“Fashion is everything. Art, music, furniture design, graphic design, hair, makeup, architecture, the way cars look – all those things go together to make a moment in time…” – Tom Ford.
The fashion and automotive sectors’ creative synchronicity goes way back to the start of the 20th century. The invention of the first car inspiring our modern-day handbag is a key point, as it was first intended to be an accessory to store driving gloves and then was transformed into a portable sac-a-main. Cars have been a muse for fashion designers all throughout history, from Dior’s S/S01 vintage car prints, Prada’s S/S12 candy-infused, cartoon car collection and Céline’s auto-inspirations in A/W11. Gucci’s Cadillac Seville, introduced in 1979, was a special edition car featuring the trademark red and green bands and the brand’s logo on the wheels, roof, and trunk lid.
The inspiration also flows the other way round, for example with Mercedes-Benz regularly sponsoring fashion week in places like London and Istanbul, and luxury car brands like Porsche claiming themselves a spot in fashion with their dedicated line of apparel and accessories such as Porsche Design.
Indeed, nowadays there is a significant increase of manufacturers launching such collections, and actively engaging with the world of fashion. One of the reasons for this was the projected flattening of car sales in 2017, stemming from the increased taxes in the Chinese market, one of the main drivers of the demand for luxury cars. Although the sale of these branded collections don’t necessarily effect the carmakers’ profits, they do help to capitalise on the booming demand for luxury goods.
These extensions to luxury automakers’ brands help maintain the customer loyalty, and also capture aspirational purchasers before they can afford the cars themselves. As Ferrari spokesperson Stephano Lai said, “Often, the main product has a very limited customer base – those who can actually buy a Ferrari – but there are also millions who still love the product, the history, the sport and want to buy into it.”
This can however lead to an impression of increased accessibility to these brands, so in order to maintain the sense of exclusivity most luxury cars inherently have, automakers tend to keep prices high and retailers limited. Porsche’s designer clothing line sells, online and in stores, women’s jeans for $300 and a men’s leather jacket for $2,800.
But the question still remains: why would a customer prefer to but clothing made by a luxury car manufacturer rather than a luxury tailor? “They acknowledge our design expertise and trust us to produce beautiful clothing at the same level,” says Marek Reichman, Aston Martin Lagonda’s design director.
There are also many collaborations between fashion brands and automotive manufacturers in general. For example, Nissan India partnered up with Benetton in 2017 to create the “Nissan Micra Fashion Edition.”. The goal was to introduce some Italian design to the Indian market. The limited edition car was meant to be a new fashion statement, with colour blocking accents in the interior design recalling the typical United Colors of Benetton look.

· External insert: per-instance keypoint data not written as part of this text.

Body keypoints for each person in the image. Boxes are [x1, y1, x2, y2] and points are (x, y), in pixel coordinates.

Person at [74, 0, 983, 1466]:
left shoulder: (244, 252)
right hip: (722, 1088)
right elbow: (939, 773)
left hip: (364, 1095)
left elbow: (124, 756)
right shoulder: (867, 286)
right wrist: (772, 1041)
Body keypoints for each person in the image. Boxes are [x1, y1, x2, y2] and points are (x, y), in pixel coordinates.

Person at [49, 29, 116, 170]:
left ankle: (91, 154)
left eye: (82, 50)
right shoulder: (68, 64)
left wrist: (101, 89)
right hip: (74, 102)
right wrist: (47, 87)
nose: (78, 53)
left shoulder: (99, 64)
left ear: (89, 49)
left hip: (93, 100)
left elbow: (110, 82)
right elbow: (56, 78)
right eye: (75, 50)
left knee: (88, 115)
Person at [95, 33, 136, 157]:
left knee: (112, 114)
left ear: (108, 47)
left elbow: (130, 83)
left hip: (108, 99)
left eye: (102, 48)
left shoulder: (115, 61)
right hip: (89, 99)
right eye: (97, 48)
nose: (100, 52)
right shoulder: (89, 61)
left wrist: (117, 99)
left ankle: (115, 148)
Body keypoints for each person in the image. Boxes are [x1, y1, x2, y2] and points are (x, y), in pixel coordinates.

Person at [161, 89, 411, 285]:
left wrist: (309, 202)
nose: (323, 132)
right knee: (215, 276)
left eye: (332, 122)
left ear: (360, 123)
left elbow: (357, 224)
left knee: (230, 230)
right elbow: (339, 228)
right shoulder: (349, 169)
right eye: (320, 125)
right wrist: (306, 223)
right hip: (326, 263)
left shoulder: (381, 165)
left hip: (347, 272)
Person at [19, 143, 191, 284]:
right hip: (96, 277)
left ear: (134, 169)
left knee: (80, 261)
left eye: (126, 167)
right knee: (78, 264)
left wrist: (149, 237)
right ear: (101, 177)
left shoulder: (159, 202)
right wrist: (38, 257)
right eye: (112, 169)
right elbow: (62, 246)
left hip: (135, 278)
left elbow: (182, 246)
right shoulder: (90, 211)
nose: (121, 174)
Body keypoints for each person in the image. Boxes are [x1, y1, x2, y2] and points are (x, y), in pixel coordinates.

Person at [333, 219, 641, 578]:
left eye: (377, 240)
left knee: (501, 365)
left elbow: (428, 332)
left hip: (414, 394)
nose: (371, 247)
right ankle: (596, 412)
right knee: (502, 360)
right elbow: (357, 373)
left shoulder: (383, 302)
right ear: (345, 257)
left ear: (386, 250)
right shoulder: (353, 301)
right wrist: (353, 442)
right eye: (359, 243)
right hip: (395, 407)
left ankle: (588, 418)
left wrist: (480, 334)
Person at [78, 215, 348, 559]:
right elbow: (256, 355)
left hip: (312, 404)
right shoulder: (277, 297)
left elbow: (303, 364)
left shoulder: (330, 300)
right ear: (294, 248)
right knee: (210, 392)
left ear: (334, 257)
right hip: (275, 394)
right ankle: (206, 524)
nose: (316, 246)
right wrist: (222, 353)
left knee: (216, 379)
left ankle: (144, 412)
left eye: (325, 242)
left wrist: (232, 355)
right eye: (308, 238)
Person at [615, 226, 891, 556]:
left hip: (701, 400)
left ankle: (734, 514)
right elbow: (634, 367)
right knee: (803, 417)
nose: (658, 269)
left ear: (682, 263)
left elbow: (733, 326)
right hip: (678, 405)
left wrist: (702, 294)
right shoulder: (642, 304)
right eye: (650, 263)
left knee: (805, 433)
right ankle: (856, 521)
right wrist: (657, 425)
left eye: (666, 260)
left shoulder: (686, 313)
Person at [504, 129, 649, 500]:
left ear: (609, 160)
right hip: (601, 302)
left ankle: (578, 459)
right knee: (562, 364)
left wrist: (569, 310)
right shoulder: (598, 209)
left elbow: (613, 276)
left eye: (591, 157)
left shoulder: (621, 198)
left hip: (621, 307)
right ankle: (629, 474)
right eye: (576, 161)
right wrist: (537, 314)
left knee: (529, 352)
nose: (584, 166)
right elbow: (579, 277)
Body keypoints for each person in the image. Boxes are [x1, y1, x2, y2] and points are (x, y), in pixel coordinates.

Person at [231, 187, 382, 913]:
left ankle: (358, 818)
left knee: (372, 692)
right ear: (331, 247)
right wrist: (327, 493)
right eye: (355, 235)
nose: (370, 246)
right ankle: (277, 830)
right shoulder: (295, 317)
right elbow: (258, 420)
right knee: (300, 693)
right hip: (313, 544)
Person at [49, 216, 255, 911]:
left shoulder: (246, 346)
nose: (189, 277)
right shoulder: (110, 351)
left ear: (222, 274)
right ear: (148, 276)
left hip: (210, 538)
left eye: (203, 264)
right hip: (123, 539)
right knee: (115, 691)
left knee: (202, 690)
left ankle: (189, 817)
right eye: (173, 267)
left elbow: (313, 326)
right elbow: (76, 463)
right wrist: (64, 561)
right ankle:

Also in 2017, sneaker store Asphaltgold and German car brand Smart collaborated on a Smart Fortwo model, which came with a limited edition of the “Nike Air Max 1 Ultra Flyknit iD by Asphaltgold”, only purchasable in set with the car. Their reason to collaborated lies in the identities of the brands, both claiming to share an authentic, exclusive appearance in the metropolis, a love for street culture, and the urban lifestyle.
Brand values are usually a key point in creating collaborations between car manufacturers and clothing brands, such as was the case for the Barbour and Land Rover partnership, first launched in 2014. With the importance they both placed on functionality, they shared a common ground. “We aren’t a fashion brand, so it isn’t a fashion brand in collaboration with a car company. It’s an outdoor clothing brand collaboration with a vehicle that is thought for the outdoors, for the countryside,” says Helen Barbour, Barbour vice chairman; and this distinguished this partnership from many others.
Coming from such a deep history, the continuous increase in collaborations and cross-inspiration definitely doesn’t strike as a surprise. As long as design and the affinity for status symbols exist, the relationship between these two seemingly different yet intertwined sectors will surely endure.